Your task is to copy every line of the entries that contains "dass".

%%

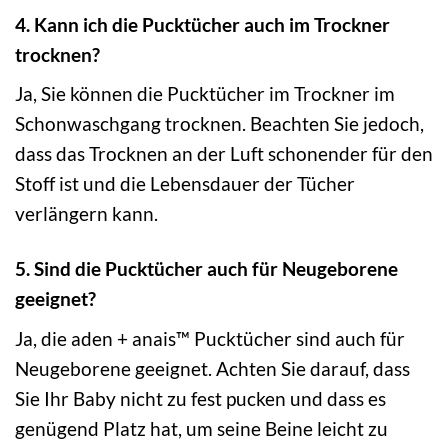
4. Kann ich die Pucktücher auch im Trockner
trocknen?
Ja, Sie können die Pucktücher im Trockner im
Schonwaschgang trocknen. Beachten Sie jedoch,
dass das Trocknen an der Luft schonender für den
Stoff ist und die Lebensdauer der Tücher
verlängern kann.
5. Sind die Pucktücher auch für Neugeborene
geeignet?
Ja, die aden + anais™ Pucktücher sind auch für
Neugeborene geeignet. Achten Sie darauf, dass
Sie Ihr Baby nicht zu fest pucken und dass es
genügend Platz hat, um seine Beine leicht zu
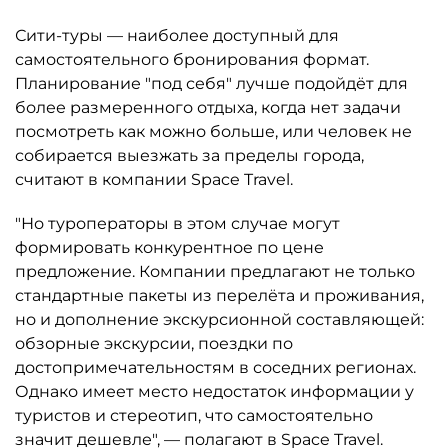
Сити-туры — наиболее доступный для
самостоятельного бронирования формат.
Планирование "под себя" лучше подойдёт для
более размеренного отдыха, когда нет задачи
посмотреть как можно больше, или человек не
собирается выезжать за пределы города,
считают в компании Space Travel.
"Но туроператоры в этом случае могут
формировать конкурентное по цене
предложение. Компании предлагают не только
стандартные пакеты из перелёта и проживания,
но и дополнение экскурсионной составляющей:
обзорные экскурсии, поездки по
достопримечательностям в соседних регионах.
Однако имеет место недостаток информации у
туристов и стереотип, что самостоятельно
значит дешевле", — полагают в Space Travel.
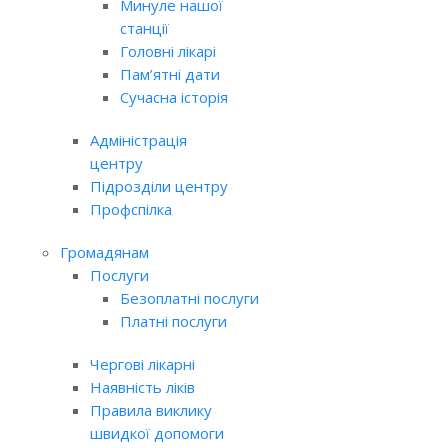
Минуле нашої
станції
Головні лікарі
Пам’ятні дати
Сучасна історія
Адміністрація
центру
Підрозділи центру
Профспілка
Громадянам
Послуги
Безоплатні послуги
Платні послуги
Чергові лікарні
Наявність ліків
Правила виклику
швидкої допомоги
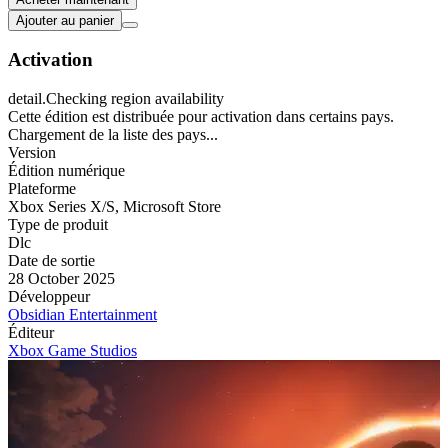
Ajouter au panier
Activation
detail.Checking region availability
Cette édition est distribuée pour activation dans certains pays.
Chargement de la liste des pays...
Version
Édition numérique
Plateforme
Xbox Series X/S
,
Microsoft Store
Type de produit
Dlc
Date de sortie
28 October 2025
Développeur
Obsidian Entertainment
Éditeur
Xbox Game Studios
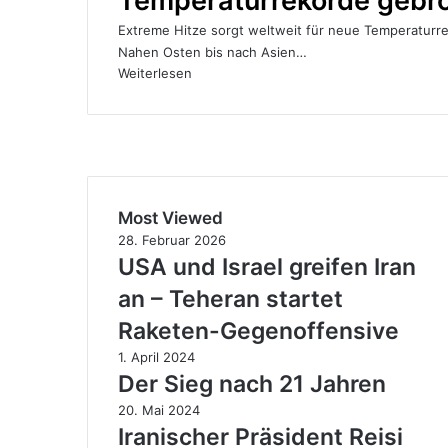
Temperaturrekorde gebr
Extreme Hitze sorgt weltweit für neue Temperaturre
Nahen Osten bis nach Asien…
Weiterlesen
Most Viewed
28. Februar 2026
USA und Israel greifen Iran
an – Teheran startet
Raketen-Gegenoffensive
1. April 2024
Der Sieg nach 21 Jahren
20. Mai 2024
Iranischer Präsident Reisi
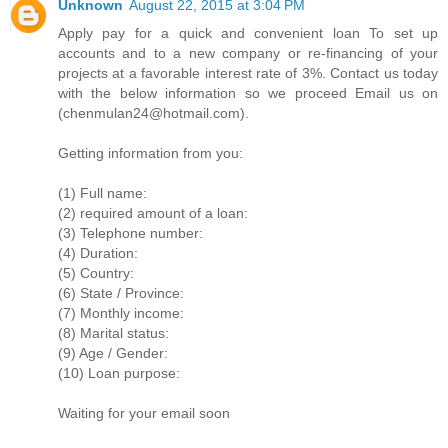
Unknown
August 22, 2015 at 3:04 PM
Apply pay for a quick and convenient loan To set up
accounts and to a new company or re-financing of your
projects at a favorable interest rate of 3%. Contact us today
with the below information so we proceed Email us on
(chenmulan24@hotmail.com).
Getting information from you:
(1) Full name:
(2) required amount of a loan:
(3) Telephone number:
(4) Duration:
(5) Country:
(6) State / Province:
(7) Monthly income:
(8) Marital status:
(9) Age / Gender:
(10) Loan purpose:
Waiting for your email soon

%%

*Written answer:*
dass das Trocknen an der Luft schonender für den
Neugeborene geeignet. Achten Sie darauf, dass
Sie Ihr Baby nicht zu fest pucken und dass es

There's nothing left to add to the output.